December 09, 2022
The Lenfest Institute for Journalism is looking to pay Philadelphians for their perspective on next year's mayoral race.
If you check your mailbox, you may find an envelope addressed to "Philadelphia Resident" with a single dollar bill and a quarter attached to the enclosed letter.
That is no mistake, and yes, the money is real. So what's the catch?
The Lenfest Institute started the Every Voice, Every Vote project with a goal of understanding how people in Philly exercise their civic duties and what issues they prioritize when assessing candidates.
One of the initiatives in this project includes a survey to college information from voters. The letter, delivered to residents, describes the survey and provides a link where it can be completed only. The person who completes it should be at least 18, and the survey asks what the respondent feels are the most important issues that need to be addressed in the city.
Completing the questionnaire nets participants an additional $10 gift card code redeemable at Target, Starbucks, Walmart or Amazon.
"Based on our conversations with our research partners ... there has been research that shows incentives do increase participation," Shawn Mooring, program director at the Lenfest Institute, said in an email on Friday. "Also, we believe that everyone’s time is valuable, and we agree, in principle, with offering a token of support to acknowledge our appreciation for their participation."
The survey, which takes about 15 minutes to complete, asks citizens about the direction the city is going on, as well as the importance of education, affordable housing and providing support services for people who are homeless. It asks about the effectiveness and quality of city services such as street maintenance, trash pickup and public transit, and it goes into detail about crime in the city, asking questions about the root issues, the effectiveness of law enforcement, the relative safety of communities and the best ways to address gun violence, carjacking and theft in the city.
"The Every Voice, Every Vote survey will help us understand how community groups and media organizations can engage Philadelphia's diverse communities and neighborhoods in the electoral process," Mooring wrote in the survey letter.
The Lenfest Institute has pledged $1.5 million to its Every Voice, Every Vote project, which includes a voter engagement coalition.
As the race for the 100th mayor of Philadelphia continues, the coalition aims to listen to the voices of Philadelphians while also informing them about the candidates.
The Inquirer, which the Lenfest Institute owns, reported that a combination of more than 50 community organizations and local media outlets are joining together for this project.
"The genesis of 'Every Voice, Every Vote' is the belief that the 2023 election is one of the most consequential in Philadelphia history," Jim Friedlich, CEO of the Lenfest Institute for Journalism, told the Inquirer. "The city is at a crossroad, badly in need of new vision and new leadership. Philadelphia both needs and deserves the most comprehensive and inclusive local elections coverage in our history."
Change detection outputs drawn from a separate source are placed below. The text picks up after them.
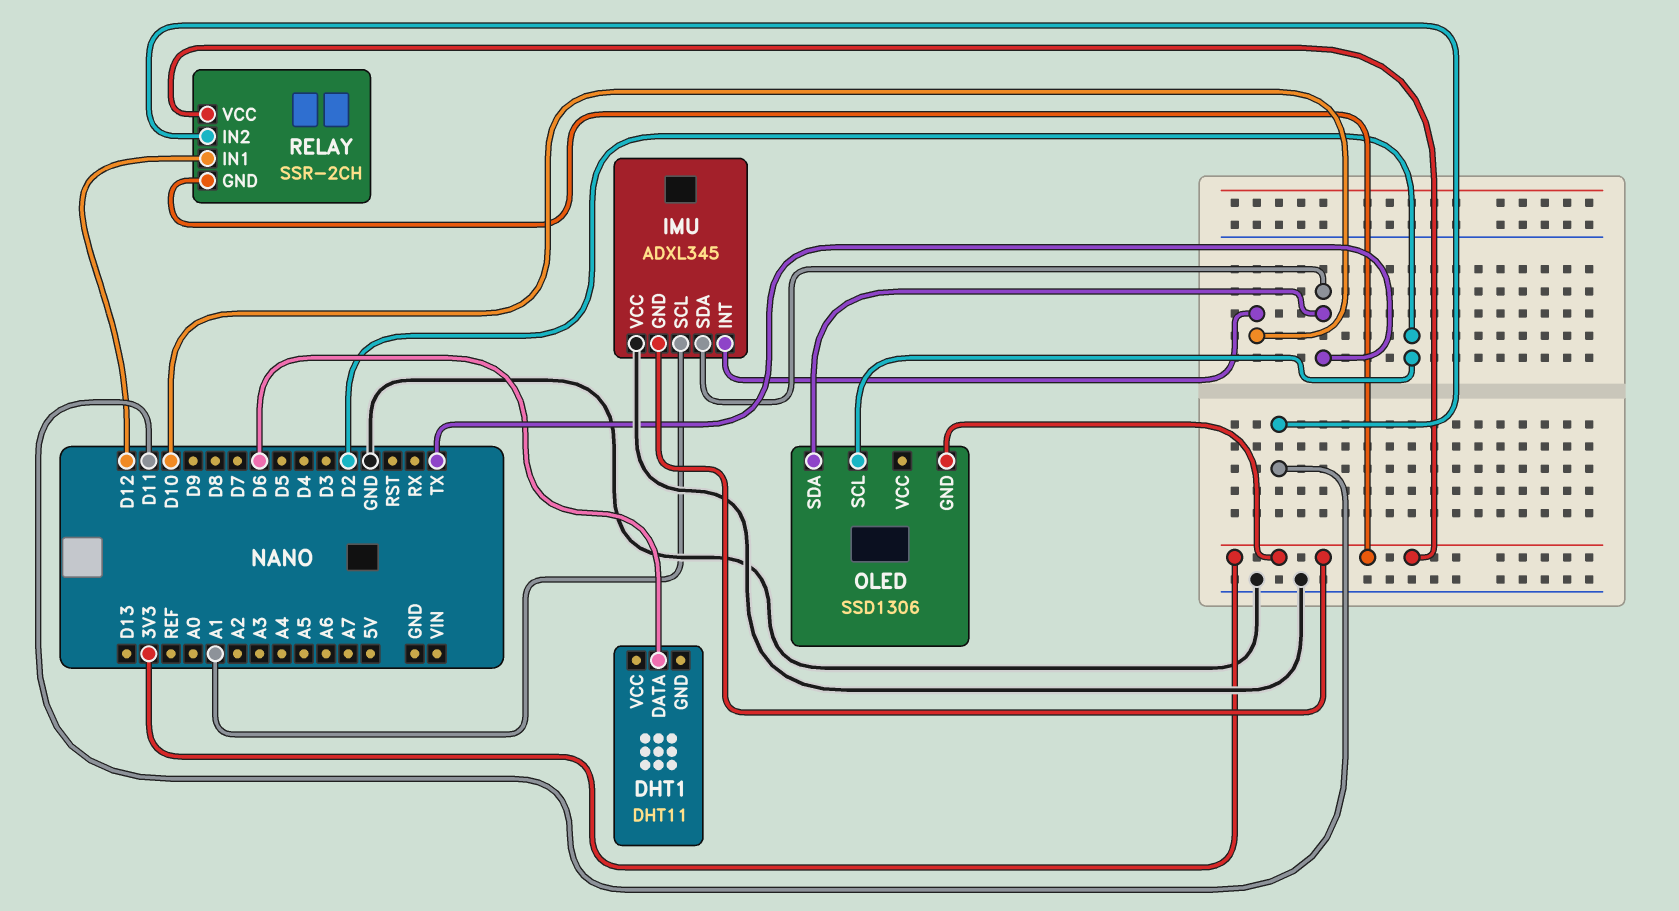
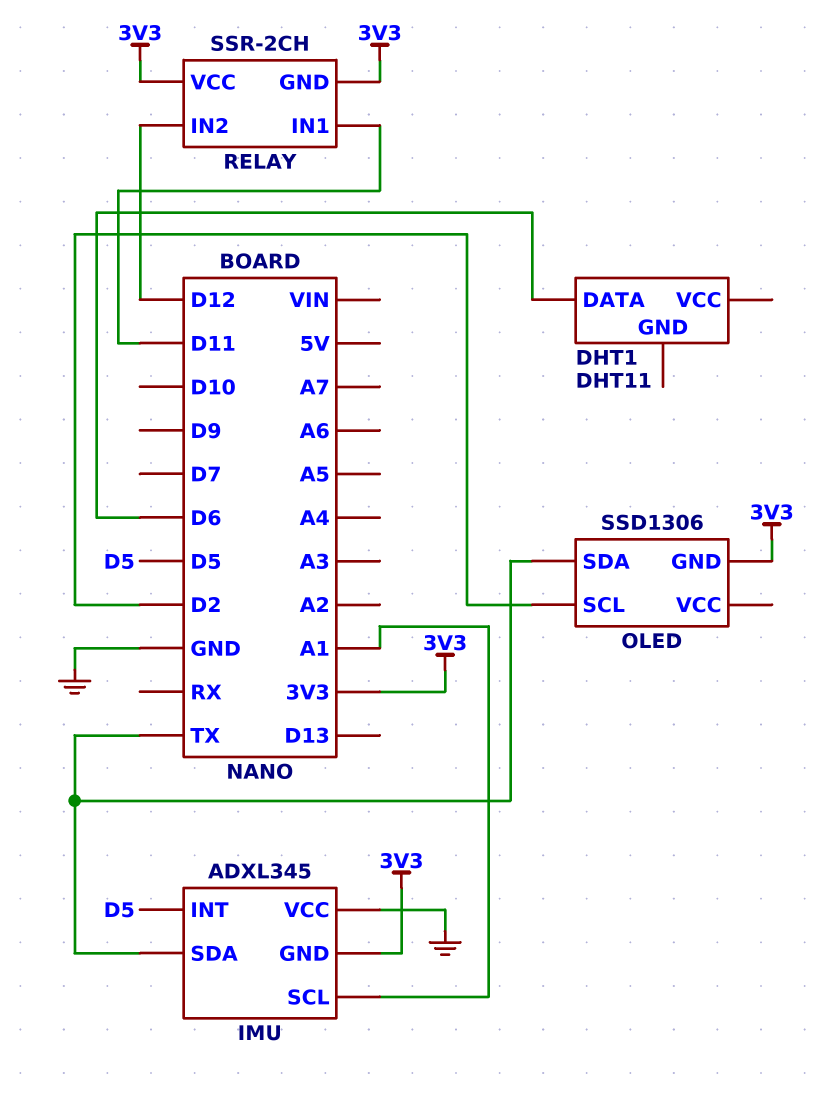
IMU pin INT: D10 -> D5
RELAY pin IN1: D12 -> D11
RELAY pin IN2: D11 -> D12

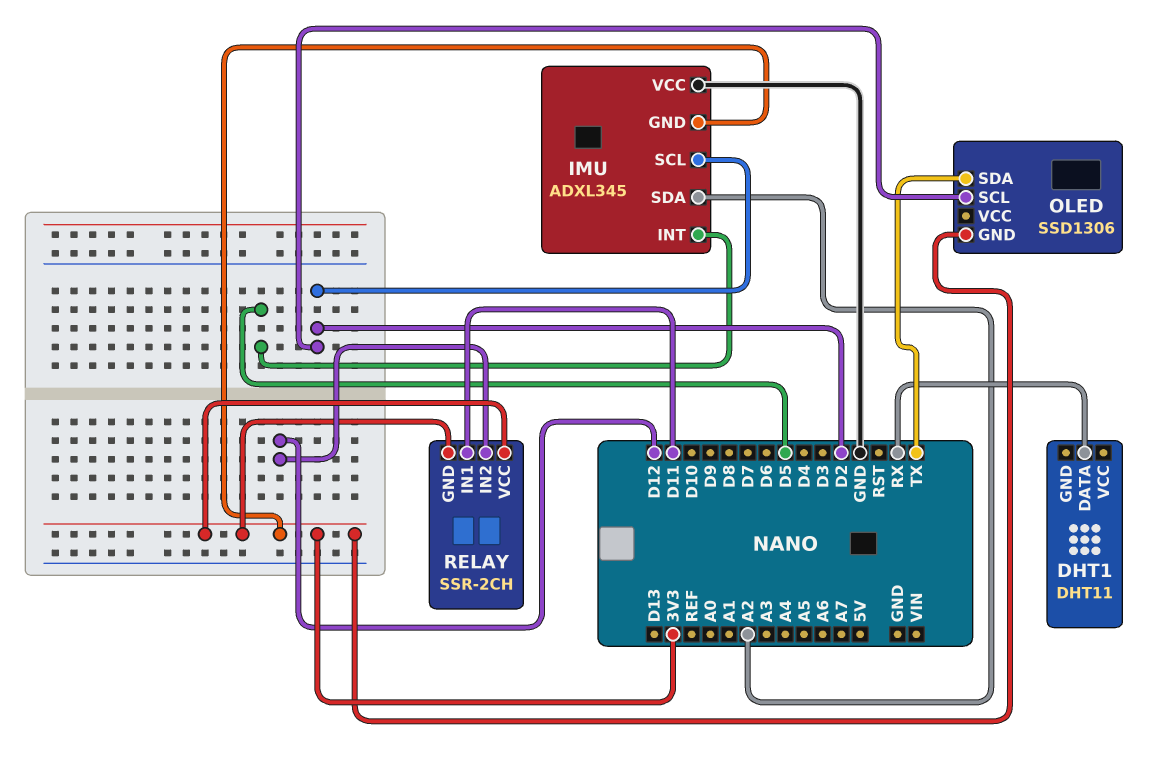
DHT1 pin DATA: D6 -> RX
IMU pin SCL: A1 -> D2
IMU pin SDA: TX -> A2

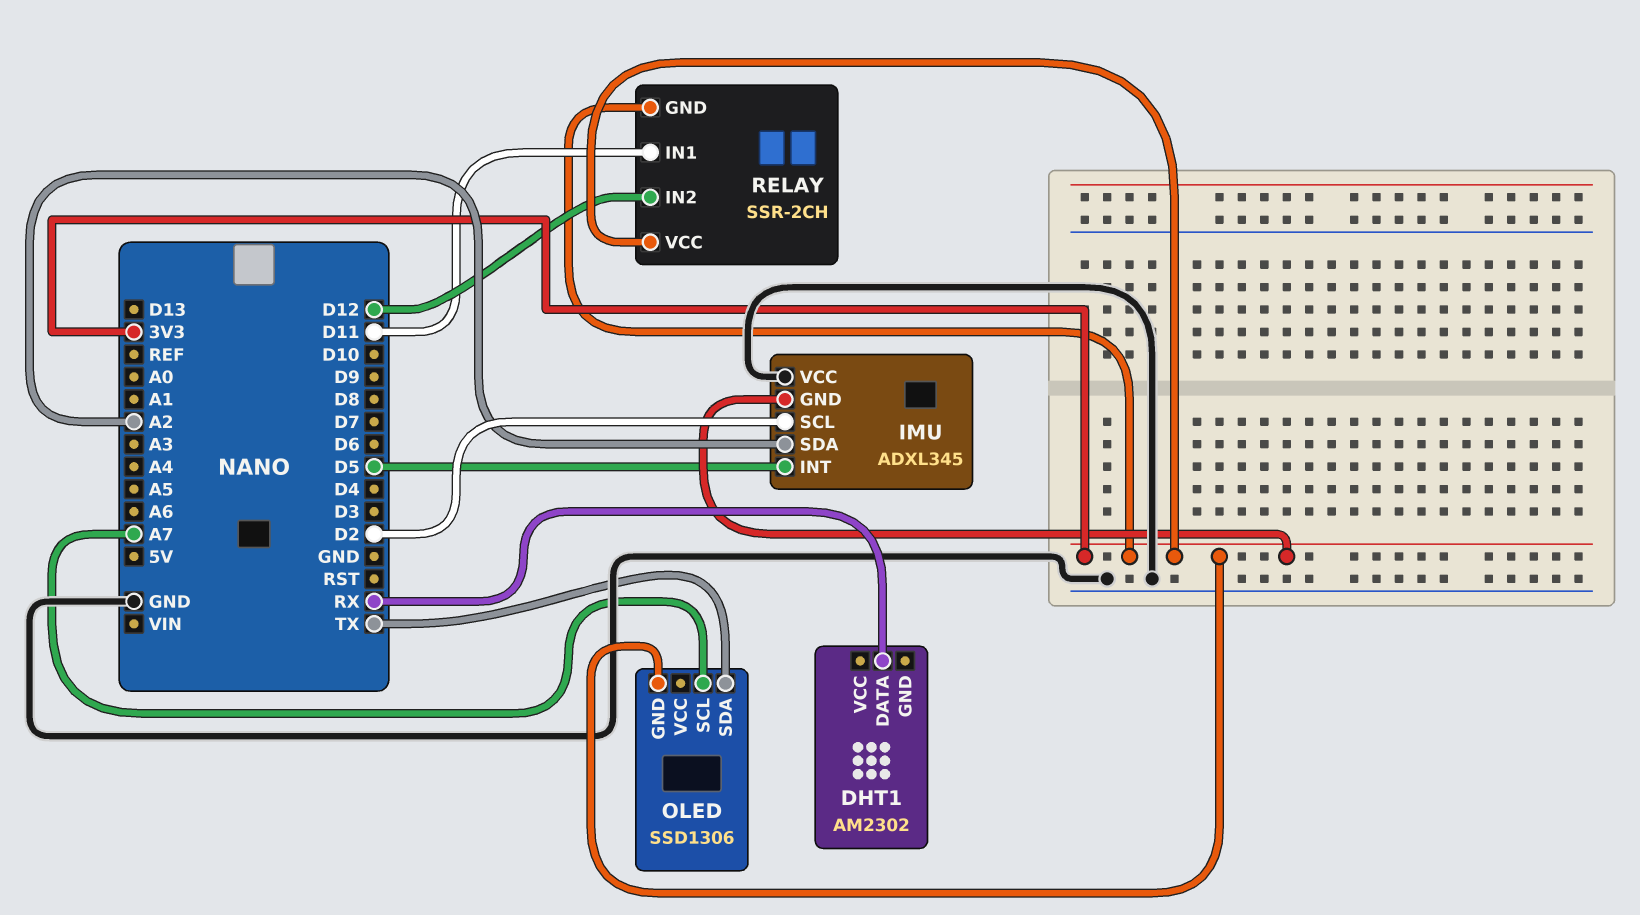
DHT1: DHT11 -> AM2302
OLED pin SCL: D2 -> A7

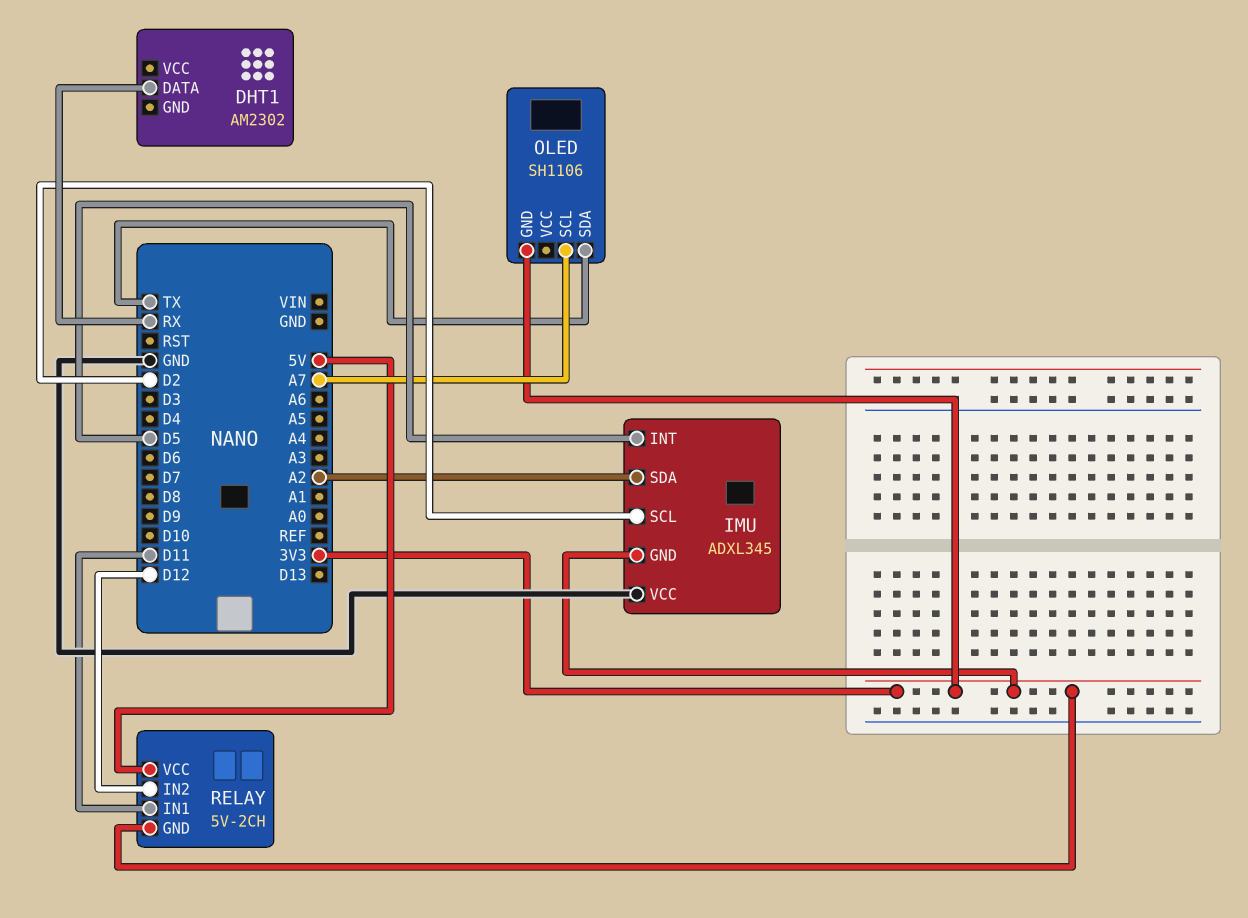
OLED: SSD1306 -> SH1106
RELAY: SSR-2CH -> 5V-2CH
RELAY pin VCC: 3V3 -> 5V

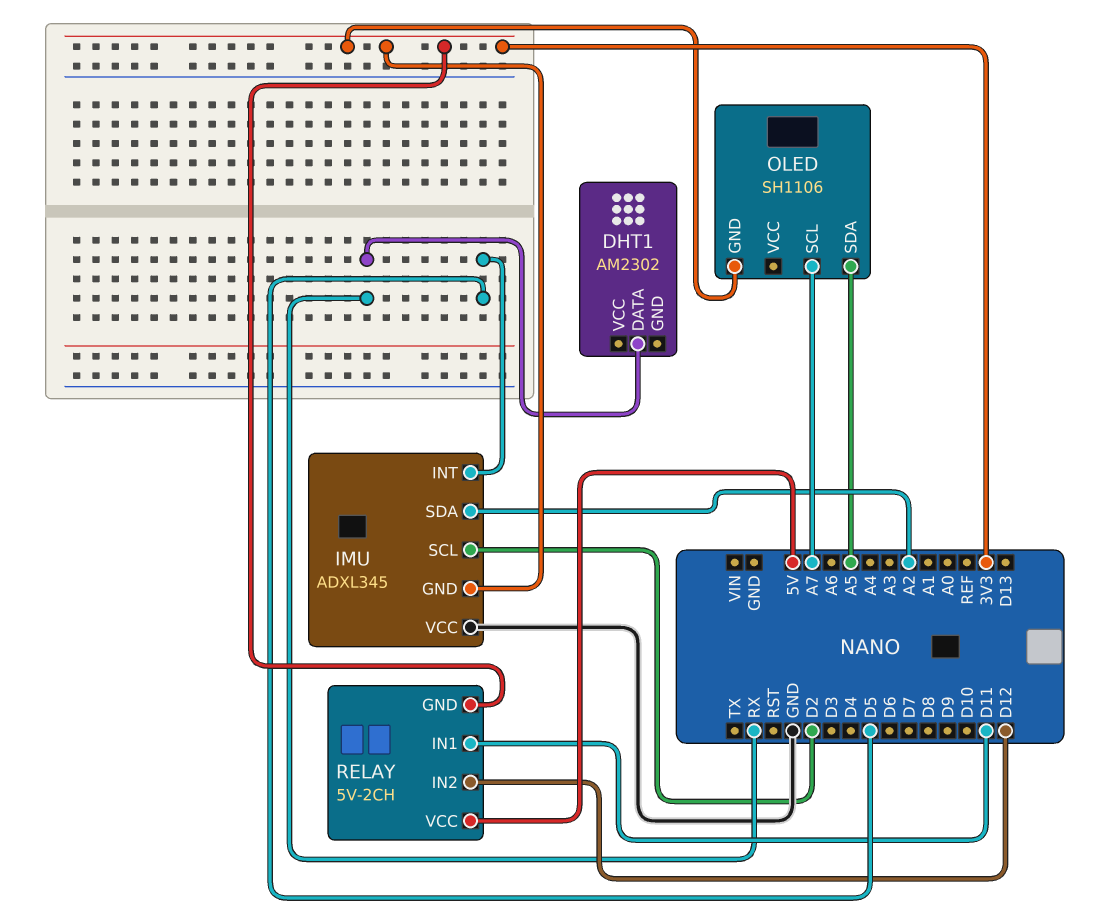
OLED pin SDA: TX -> A5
Lenfest provided grants to community organizations and media that will be used to complete voter guides, polling, listening sessions and debates. There are also plans to hold events that target specific groups such as Black, Asian and women voters. The Lenfest Institute also will hold events targeting voters who have gotten out of prison, young and first-time voters and the LGBTQ community.
"Our work is focused on catalyzing the citizens of Philadelphia, from every neighborhood and community, to lift their voices and determine their own future," Mooring added.